YOUR OBJECTIVE: Each entry below should be retyped exactly, with nothing omitted.

DATA SHOWN:
----------------------------------------

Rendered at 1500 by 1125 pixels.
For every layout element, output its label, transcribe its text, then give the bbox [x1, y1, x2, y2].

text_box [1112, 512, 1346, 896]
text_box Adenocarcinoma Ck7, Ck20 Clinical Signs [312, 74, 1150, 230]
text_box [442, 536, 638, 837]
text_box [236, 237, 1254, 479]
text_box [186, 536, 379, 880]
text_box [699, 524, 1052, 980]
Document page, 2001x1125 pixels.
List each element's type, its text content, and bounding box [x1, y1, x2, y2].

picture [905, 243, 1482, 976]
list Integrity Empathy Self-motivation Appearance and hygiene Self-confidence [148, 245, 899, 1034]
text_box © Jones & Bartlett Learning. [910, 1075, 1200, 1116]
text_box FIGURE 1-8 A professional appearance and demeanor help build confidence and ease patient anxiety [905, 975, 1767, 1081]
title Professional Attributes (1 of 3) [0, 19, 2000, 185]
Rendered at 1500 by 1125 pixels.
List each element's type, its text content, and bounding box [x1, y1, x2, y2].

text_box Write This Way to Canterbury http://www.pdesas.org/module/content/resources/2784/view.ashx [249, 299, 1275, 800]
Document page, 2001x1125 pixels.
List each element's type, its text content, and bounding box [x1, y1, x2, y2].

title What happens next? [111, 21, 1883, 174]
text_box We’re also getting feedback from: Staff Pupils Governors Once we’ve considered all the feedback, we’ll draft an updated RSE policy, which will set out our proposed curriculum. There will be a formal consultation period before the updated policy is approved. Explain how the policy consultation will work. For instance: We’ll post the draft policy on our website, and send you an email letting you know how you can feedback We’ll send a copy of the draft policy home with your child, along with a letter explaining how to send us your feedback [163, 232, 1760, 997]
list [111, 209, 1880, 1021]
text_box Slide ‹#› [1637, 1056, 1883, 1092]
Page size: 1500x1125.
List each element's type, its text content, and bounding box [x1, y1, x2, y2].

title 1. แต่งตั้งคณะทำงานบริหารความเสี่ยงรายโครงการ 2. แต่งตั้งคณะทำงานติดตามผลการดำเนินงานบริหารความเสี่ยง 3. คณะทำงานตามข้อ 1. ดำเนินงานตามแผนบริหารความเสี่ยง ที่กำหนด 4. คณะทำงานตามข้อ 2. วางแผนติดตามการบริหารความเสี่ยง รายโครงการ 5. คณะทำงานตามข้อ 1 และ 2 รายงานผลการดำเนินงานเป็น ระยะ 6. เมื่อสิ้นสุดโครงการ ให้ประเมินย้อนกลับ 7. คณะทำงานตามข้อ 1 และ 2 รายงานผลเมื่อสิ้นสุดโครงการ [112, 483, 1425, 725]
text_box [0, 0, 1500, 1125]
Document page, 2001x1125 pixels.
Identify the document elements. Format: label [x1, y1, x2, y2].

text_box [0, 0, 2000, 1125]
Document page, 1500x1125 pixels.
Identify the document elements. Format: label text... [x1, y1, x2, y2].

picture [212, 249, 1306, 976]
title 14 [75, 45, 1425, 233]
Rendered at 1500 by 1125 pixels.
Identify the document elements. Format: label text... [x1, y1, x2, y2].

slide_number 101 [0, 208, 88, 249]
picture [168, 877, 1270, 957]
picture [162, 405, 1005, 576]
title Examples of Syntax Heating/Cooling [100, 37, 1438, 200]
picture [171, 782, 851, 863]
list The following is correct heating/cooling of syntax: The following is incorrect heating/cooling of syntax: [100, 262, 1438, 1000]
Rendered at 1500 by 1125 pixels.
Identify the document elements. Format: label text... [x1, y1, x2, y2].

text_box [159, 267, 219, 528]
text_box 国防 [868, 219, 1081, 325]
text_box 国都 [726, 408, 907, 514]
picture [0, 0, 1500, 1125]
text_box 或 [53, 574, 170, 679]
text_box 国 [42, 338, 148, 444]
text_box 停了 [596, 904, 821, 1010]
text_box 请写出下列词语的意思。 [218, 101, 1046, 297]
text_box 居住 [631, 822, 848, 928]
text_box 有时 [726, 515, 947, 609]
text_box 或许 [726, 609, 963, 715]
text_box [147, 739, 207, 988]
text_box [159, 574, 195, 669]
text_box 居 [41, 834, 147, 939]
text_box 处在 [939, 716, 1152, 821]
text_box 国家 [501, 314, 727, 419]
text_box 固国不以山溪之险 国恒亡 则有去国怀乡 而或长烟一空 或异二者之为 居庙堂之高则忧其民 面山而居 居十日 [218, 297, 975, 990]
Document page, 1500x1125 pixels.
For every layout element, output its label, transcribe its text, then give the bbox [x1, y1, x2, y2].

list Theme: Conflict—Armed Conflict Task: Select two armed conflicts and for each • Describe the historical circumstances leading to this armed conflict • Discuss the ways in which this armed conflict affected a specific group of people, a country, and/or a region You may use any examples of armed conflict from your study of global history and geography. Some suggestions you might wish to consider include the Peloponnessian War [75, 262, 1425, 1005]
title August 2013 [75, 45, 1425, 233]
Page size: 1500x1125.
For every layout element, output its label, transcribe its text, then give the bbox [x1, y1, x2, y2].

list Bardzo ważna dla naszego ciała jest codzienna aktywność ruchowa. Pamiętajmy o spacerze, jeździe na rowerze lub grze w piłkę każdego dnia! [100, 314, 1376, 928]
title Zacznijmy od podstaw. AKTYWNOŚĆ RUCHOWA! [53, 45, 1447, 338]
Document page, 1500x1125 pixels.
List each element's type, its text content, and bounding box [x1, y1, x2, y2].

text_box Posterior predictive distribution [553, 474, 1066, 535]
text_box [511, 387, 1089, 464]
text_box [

----------------------------------------

SOLUTION TO THIS TASK:
Rendered at 1500 by 1125 pixels.
For every layout element, output its label, transcribe its text, then give the bbox [x1, y1, x2, y2].

text_box [1112, 512, 1346, 896]
text_box Adenocarcinoma Ck7, Ck20 Clinical Signs [312, 74, 1150, 230]
text_box [442, 536, 638, 837]
text_box [236, 237, 1254, 479]
text_box [186, 536, 379, 880]
text_box [699, 524, 1052, 980]
Document page, 2001x1125 pixels.
List each element's type, its text content, and bounding box [x1, y1, x2, y2].

picture [905, 243, 1482, 976]
list Integrity Empathy Self-motivation Appearance and hygiene Self-confidence [148, 245, 899, 1034]
text_box © Jones & Bartlett Learning. [910, 1075, 1200, 1116]
text_box FIGURE 1-8 A professional appearance and demeanor help build confidence and ease patient anxiety [905, 975, 1767, 1081]
title Professional Attributes (1 of 3) [0, 19, 2000, 185]
Rendered at 1500 by 1125 pixels.
List each element's type, its text content, and bounding box [x1, y1, x2, y2].

text_box Write This Way to Canterbury http://www.pdesas.org/module/content/resources/2784/view.ashx [249, 299, 1275, 800]
Document page, 2001x1125 pixels.
List each element's type, its text content, and bounding box [x1, y1, x2, y2].

title What happens next? [111, 21, 1883, 174]
text_box We’re also getting feedback from: Staff Pupils Governors Once we’ve considered all the feedback, we’ll draft an updated RSE policy, which will set out our proposed curriculum. There will be a formal consultation period before the updated policy is approved. Explain how the policy consultation will work. For instance: We’ll post the draft policy on our website, and send you an email letting you know how you can feedback We’ll send a copy of the draft policy home with your child, along with a letter explaining how to send us your feedback [163, 232, 1760, 997]
list [111, 209, 1880, 1021]
text_box Slide ‹#› [1637, 1056, 1883, 1092]
Page size: 1500x1125.
List each element's type, its text content, and bounding box [x1, y1, x2, y2].

title 1. แต่งตั้งคณะทำงานบริหารความเสี่ยงรายโครงการ 2. แต่งตั้งคณะทำงานติดตามผลการดำเนินงานบริหารความเสี่ยง 3. คณะทำงานตามข้อ 1. ดำเนินงานตามแผนบริหารความเสี่ยง ที่กำหนด 4. คณะทำงานตามข้อ 2. วางแผนติดตามการบริหารความเสี่ยง รายโครงการ 5. คณะทำงานตามข้อ 1 และ 2 รายงานผลการดำเนินงานเป็น ระยะ 6. เมื่อสิ้นสุดโครงการ ให้ประเมินย้อนกลับ 7. คณะทำงานตามข้อ 1 และ 2 รายงานผลเมื่อสิ้นสุดโครงการ [112, 483, 1425, 725]
text_box [0, 0, 1500, 1125]
Document page, 2001x1125 pixels.
Identify the document elements. Format: label [x1, y1, x2, y2].

text_box [0, 0, 2000, 1125]
Document page, 1500x1125 pixels.
Identify the document elements. Format: label text... [x1, y1, x2, y2].

picture [212, 249, 1306, 976]
title 14 [75, 45, 1425, 233]
Rendered at 1500 by 1125 pixels.
Identify the document elements. Format: label text... [x1, y1, x2, y2].

slide_number 101 [0, 208, 88, 249]
picture [168, 877, 1270, 957]
picture [162, 405, 1005, 576]
title Examples of Syntax Heating/Cooling [100, 37, 1438, 200]
picture [171, 782, 851, 863]
list The following is correct heating/cooling of syntax: The following is incorrect heating/cooling of syntax: [100, 262, 1438, 1000]
Rendered at 1500 by 1125 pixels.
Identify the document elements. Format: label text... [x1, y1, x2, y2].

text_box [159, 267, 219, 528]
text_box 国防 [868, 219, 1081, 325]
text_box 国都 [726, 408, 907, 514]
picture [0, 0, 1500, 1125]
text_box 或 [53, 574, 170, 679]
text_box 国 [42, 338, 148, 444]
text_box 停了 [596, 904, 821, 1010]
text_box 请写出下列词语的意思。 [218, 101, 1046, 297]
text_box 居住 [631, 822, 848, 928]
text_box 有时 [726, 515, 947, 609]
text_box 或许 [726, 609, 963, 715]
text_box [147, 739, 207, 988]
text_box [159, 574, 195, 669]
text_box 居 [41, 834, 147, 939]
text_box 处在 [939, 716, 1152, 821]
text_box 国家 [501, 314, 727, 419]
text_box 固国不以山溪之险 国恒亡 则有去国怀乡 而或长烟一空 或异二者之为 居庙堂之高则忧其民 面山而居 居十日 [218, 297, 975, 990]
Document page, 1500x1125 pixels.
For every layout element, output its label, transcribe its text, then give the bbox [x1, y1, x2, y2].

list Theme: Conflict—Armed Conflict Task: Select two armed conflicts and for each • Describe the historical circumstances leading to this armed conflict • Discuss the ways in which this armed conflict affected a specific group of people, a country, and/or a region You may use any examples of armed conflict from your study of global history and geography. Some suggestions you might wish to consider include the Peloponnessian War [75, 262, 1425, 1005]
title August 2013 [75, 45, 1425, 233]
Page size: 1500x1125.
For every layout element, output its label, transcribe its text, then give the bbox [x1, y1, x2, y2].

list Bardzo ważna dla naszego ciała jest codzienna aktywność ruchowa. Pamiętajmy o spacerze, jeździe na rowerze lub grze w piłkę każdego dnia! [100, 314, 1376, 928]
title Zacznijmy od podstaw. AKTYWNOŚĆ RUCHOWA! [53, 45, 1447, 338]
Document page, 1500x1125 pixels.
List each element's type, its text content, and bounding box [x1, y1, x2, y2].

text_box Posterior predictive distribution [553, 474, 1066, 535]
text_box [511, 387, 1089, 464]
text_box [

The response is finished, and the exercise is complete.